U.S., UK, Norway slam Sudan polls as not credible
The U.S., Britain and Norway blasted Sudan for failing to hold free and fair elections
The U.S., Britain and Norway on Monday blasted Sudan for failing to hold free and fair elections which alleged war criminal President Omar al-Bashir is widely expected to win.
In a joint statement the three countries said they "regret the government of Sudan's failure to create a free, fair, and conducive elections environment."
They blamed low voter turnout on "restrictions on political rights and freedoms" as well as continued fighting in parts of the country.
"The outcome of these elections cannot be considered a credible expression of the will of the Sudanese people," the joint statement added.
"We condemn the acts of violence during the election period and continue to support those Sudanese who wish to peacefully advance a comprehensive and legitimate political process of dialogue" aimed at achieving reform and stability.
Polls closed on Thursday after the nationwide elections were extended for a day due to the low turnout.
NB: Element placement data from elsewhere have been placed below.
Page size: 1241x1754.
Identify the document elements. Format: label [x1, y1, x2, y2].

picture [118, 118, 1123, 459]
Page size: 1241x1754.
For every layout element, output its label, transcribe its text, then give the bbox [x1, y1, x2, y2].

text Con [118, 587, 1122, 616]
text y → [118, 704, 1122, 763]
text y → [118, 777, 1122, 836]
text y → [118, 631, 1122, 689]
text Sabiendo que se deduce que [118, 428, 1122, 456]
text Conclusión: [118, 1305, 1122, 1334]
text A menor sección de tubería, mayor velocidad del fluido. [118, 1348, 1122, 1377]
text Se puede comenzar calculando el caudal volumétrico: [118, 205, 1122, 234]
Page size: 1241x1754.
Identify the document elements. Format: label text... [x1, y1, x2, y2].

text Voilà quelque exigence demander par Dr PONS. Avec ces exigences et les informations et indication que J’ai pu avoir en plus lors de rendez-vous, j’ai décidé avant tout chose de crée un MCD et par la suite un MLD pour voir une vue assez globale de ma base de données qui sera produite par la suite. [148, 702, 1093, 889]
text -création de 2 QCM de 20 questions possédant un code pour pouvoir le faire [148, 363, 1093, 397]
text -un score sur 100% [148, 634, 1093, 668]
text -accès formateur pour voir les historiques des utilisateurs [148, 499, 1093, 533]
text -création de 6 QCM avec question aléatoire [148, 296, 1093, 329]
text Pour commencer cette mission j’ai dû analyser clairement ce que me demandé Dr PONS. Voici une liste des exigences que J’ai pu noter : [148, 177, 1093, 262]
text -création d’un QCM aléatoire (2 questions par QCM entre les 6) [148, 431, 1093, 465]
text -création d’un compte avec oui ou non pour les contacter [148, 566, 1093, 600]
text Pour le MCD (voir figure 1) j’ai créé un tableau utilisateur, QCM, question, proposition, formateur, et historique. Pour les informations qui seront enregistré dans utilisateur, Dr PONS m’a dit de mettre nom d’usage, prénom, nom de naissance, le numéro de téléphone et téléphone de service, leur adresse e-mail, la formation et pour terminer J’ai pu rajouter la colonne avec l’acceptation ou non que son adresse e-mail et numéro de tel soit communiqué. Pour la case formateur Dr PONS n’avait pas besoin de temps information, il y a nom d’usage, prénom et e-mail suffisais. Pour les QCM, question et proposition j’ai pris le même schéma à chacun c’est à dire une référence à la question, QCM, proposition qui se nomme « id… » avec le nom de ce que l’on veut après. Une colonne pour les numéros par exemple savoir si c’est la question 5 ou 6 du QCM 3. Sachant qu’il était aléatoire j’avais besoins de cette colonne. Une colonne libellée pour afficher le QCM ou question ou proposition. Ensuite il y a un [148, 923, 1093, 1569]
Bashir, 71, indicted by the International Criminal Court for alleged war crimes, is seeking to extend his rule in only the second contested ballot held since he seized power in 1989.
He was virtually unopposed in the race, facing 13 little known challengers and an opposition boycott.
Two presidential candidates pulled out on Wednesday after the voting extension was announced, pointing to "irregularities" in the electoral process.
Results are expected in late April, but if a single candidate does not get an outright majority, there would have to be a second round.